There Are Now Artificial Muscles That Work Just Like Real Ones

It is not difficult to imagine how useful artificial muscles could be for the medical industry. Having something that can act and work just like the real muscles we are born with can open nearly limitless medical opportunities for exploration.

And for the first time, the scientists from Linköping University in Sweden have successfully created a type of artificial muscles that operate pretty much like the real ones: with glucose and oxygen.

Great Implications

Needless to say, it is groundbreaking news in the medical world at the moment, particularly in prosthetics, where it could be best used.

To create the muscle, researchers made use of a unique type of polymer, a material with a bonded molecular structure. Its creation suggests how implantation of artificial muscles into patients and even as far as micro-robots made up of human organs in the future a likely reality.

The field of prosthetics, or the creation of artificial limbs, has significantly advanced in the past few decades following the rapid development of bio and medical technology. But this one, so far, seems to be the most significant game-changer.

But we are getting ahead of ourselves before we can understand its benefits, we should learn about the manufacturing process and its operation.

Creation

According to Edwin Jager, the leading researcher of the team responsible for the discovery from Linköping University’s Department of Physics, Chemistry, and Biology, the team utilized a polymer called polypyrrole to create what they termed: “polymer actuator.”

Polypyrrole is the product you get when you polymerize pyrrole.
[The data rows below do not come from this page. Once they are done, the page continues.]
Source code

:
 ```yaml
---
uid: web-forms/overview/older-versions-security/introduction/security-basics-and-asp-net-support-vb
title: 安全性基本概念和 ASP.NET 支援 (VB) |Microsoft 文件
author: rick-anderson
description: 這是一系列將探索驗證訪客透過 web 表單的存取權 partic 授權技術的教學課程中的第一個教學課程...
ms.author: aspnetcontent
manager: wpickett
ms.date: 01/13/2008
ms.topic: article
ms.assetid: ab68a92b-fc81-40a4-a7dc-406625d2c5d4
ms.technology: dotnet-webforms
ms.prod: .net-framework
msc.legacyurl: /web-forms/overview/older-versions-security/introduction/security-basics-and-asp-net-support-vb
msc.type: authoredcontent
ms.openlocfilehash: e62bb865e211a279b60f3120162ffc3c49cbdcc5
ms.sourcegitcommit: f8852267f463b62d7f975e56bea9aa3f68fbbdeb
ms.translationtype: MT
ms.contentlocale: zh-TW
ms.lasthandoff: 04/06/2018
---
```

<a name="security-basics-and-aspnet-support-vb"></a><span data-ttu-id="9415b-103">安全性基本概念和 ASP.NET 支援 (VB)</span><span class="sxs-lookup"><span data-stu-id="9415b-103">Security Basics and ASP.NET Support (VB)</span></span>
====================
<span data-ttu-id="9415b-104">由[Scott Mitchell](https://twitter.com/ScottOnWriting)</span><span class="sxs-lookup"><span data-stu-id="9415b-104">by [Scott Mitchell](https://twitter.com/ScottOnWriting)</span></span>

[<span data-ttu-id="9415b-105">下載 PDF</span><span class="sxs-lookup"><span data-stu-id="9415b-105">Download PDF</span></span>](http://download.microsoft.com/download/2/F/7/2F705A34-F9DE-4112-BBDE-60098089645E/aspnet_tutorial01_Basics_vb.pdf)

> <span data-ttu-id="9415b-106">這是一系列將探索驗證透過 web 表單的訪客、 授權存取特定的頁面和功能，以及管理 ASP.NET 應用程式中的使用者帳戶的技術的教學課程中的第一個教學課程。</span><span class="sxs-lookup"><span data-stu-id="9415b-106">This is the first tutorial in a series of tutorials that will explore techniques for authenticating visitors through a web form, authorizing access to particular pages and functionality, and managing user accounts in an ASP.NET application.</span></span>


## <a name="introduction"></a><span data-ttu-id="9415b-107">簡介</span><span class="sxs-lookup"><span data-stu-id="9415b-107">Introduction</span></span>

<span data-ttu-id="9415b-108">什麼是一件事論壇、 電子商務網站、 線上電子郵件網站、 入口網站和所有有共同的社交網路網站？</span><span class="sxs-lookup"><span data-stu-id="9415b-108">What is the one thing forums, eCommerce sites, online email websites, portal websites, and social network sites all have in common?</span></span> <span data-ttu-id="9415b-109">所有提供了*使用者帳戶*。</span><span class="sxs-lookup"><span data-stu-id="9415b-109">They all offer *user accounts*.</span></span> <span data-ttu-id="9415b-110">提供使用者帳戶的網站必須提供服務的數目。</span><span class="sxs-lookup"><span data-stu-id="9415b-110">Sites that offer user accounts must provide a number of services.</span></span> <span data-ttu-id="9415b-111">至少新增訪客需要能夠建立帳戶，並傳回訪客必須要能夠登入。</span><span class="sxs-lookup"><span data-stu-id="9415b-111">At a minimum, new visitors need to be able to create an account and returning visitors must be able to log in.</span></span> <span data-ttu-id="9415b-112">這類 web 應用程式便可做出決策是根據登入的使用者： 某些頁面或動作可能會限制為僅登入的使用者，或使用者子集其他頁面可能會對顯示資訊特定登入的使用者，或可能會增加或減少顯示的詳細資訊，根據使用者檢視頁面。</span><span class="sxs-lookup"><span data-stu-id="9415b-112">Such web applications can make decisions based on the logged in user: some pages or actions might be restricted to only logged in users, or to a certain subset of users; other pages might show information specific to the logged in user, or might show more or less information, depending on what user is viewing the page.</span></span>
The thing about polypyrrole is that it is a very effective electrical conductor and its volume can be changed at will as long as you apply the correct electrical current to it.

Fuelled Either By Electricity Or Oxygen/Glucose

The ‘muscle’ is then created by creating a 'sandwich' composed of two polymer layers with a thin separating membrane in the middle. When an electrical current is applied to one side of the sheet, the polymer expels ions through the membrane and the entire sheet shrinks as a result.

This electrical charge can be generated either by a standard battery. Or most importantly, a combination of oxygen and glucose if the polymer is treated with a layer of enzymes. This will mean that the artificial muscles can work in pretty much the same way as the muscles we are born with do.

The only thing left is devising a way we can actually control these muscles to execute movements. And whether or not their motions can be repeated in regular cycles similar to our muscles.